In the records below, find the line containing "27: (518, 289, 0.28)" and return it together with every later line, exactly as written; pictures are to be omitted.

[STUDY MATERIAL — start]

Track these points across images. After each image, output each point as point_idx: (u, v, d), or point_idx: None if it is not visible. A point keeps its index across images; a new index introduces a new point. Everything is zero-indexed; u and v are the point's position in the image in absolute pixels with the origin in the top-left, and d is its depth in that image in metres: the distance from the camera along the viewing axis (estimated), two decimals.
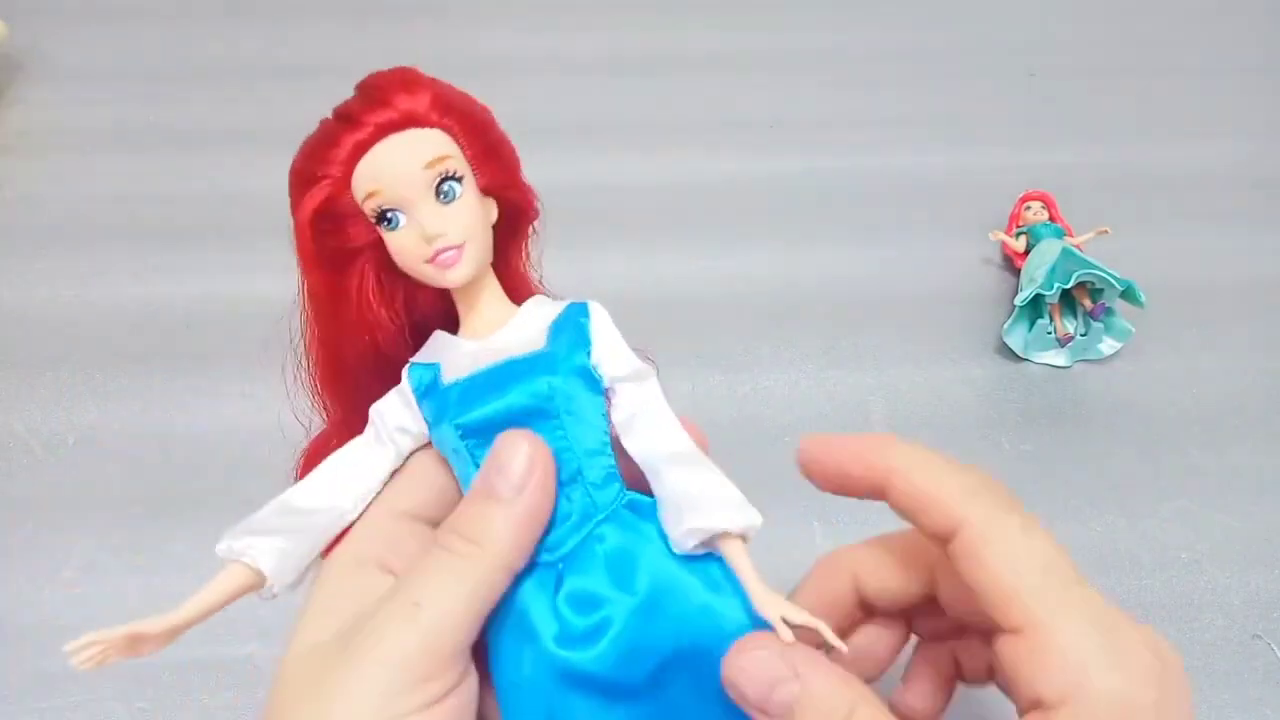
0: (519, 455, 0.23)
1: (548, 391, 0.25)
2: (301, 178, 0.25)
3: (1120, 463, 0.45)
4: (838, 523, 0.42)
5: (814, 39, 0.67)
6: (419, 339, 0.28)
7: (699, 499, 0.24)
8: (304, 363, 0.28)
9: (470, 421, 0.25)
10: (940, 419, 0.46)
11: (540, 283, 0.29)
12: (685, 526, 0.24)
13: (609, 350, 0.26)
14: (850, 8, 0.70)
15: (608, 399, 0.26)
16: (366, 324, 0.26)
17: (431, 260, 0.25)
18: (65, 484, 0.43)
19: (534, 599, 0.25)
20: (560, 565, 0.25)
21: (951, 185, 0.57)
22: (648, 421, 0.26)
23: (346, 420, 0.28)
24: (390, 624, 0.22)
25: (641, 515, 0.26)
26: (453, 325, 0.27)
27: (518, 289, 0.28)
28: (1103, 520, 0.43)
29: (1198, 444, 0.45)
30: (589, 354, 0.26)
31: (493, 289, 0.27)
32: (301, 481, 0.26)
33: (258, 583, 0.24)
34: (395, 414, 0.26)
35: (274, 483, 0.26)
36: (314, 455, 0.29)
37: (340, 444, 0.27)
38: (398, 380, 0.27)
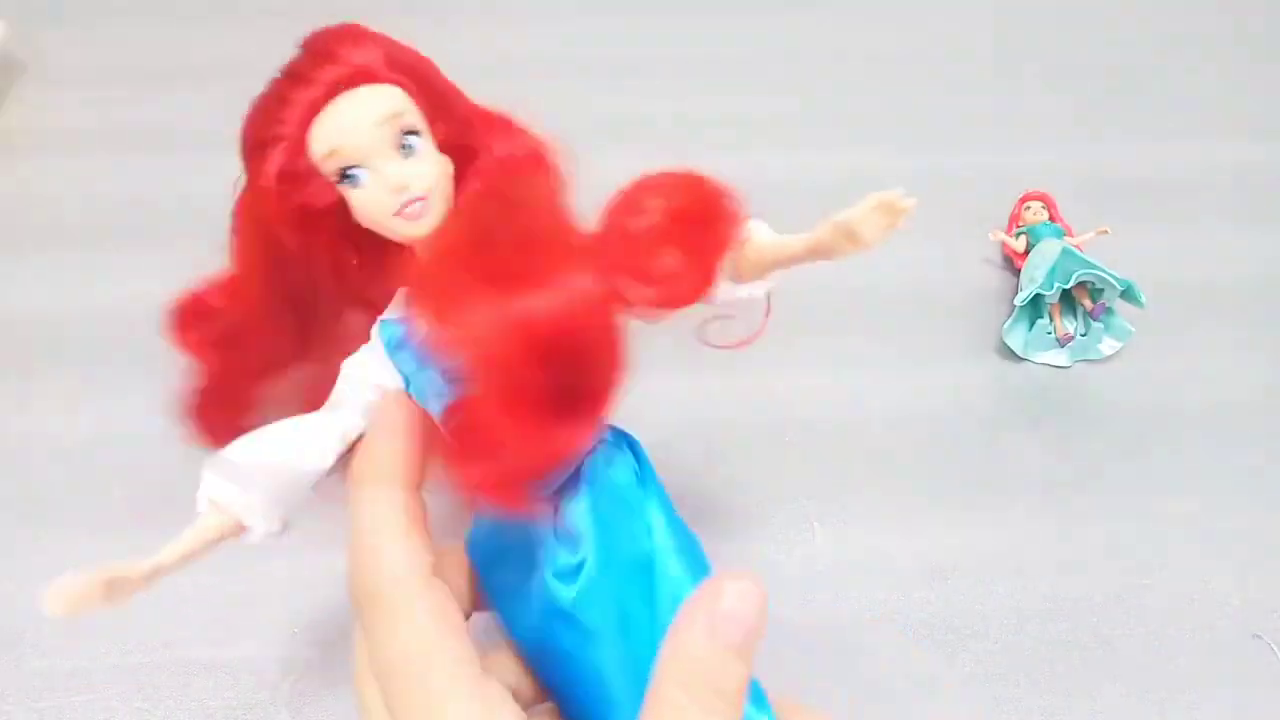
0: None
1: None
2: (256, 140, 0.26)
3: (1120, 463, 0.45)
4: (838, 523, 0.42)
5: (814, 39, 0.67)
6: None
7: None
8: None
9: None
10: (940, 419, 0.46)
11: None
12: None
13: None
14: (850, 8, 0.70)
15: None
16: (332, 280, 0.27)
17: (399, 212, 0.26)
18: (66, 484, 0.42)
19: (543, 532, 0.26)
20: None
21: (951, 185, 0.57)
22: None
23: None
24: None
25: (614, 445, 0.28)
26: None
27: None
28: (1103, 520, 0.43)
29: (1198, 444, 0.45)
30: None
31: None
32: (267, 438, 0.26)
33: (236, 531, 0.25)
34: (374, 370, 0.27)
35: None
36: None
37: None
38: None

[STUDY MATERIAL — finish]

# EXERCISE RESPONSE:
27: (518, 289, 0.28)
28: (1103, 520, 0.43)
29: (1198, 444, 0.45)
30: (589, 354, 0.26)
31: (493, 289, 0.27)
32: (301, 481, 0.26)
33: (258, 583, 0.24)
34: (395, 414, 0.26)
35: (274, 483, 0.26)
36: (314, 455, 0.29)
37: (340, 444, 0.27)
38: (398, 380, 0.27)
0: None
1: None
2: (256, 140, 0.26)
3: (1120, 463, 0.45)
4: (838, 523, 0.42)
5: (814, 39, 0.67)
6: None
7: None
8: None
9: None
10: (940, 419, 0.46)
11: None
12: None
13: None
14: (850, 8, 0.70)
15: None
16: (332, 280, 0.27)
17: (399, 212, 0.26)
18: (66, 484, 0.42)
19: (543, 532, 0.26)
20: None
21: (951, 185, 0.57)
22: None
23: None
24: None
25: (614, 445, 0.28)
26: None
27: None
28: (1103, 520, 0.43)
29: (1198, 444, 0.45)
30: None
31: None
32: (267, 438, 0.26)
33: (236, 531, 0.25)
34: (374, 370, 0.27)
35: None
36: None
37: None
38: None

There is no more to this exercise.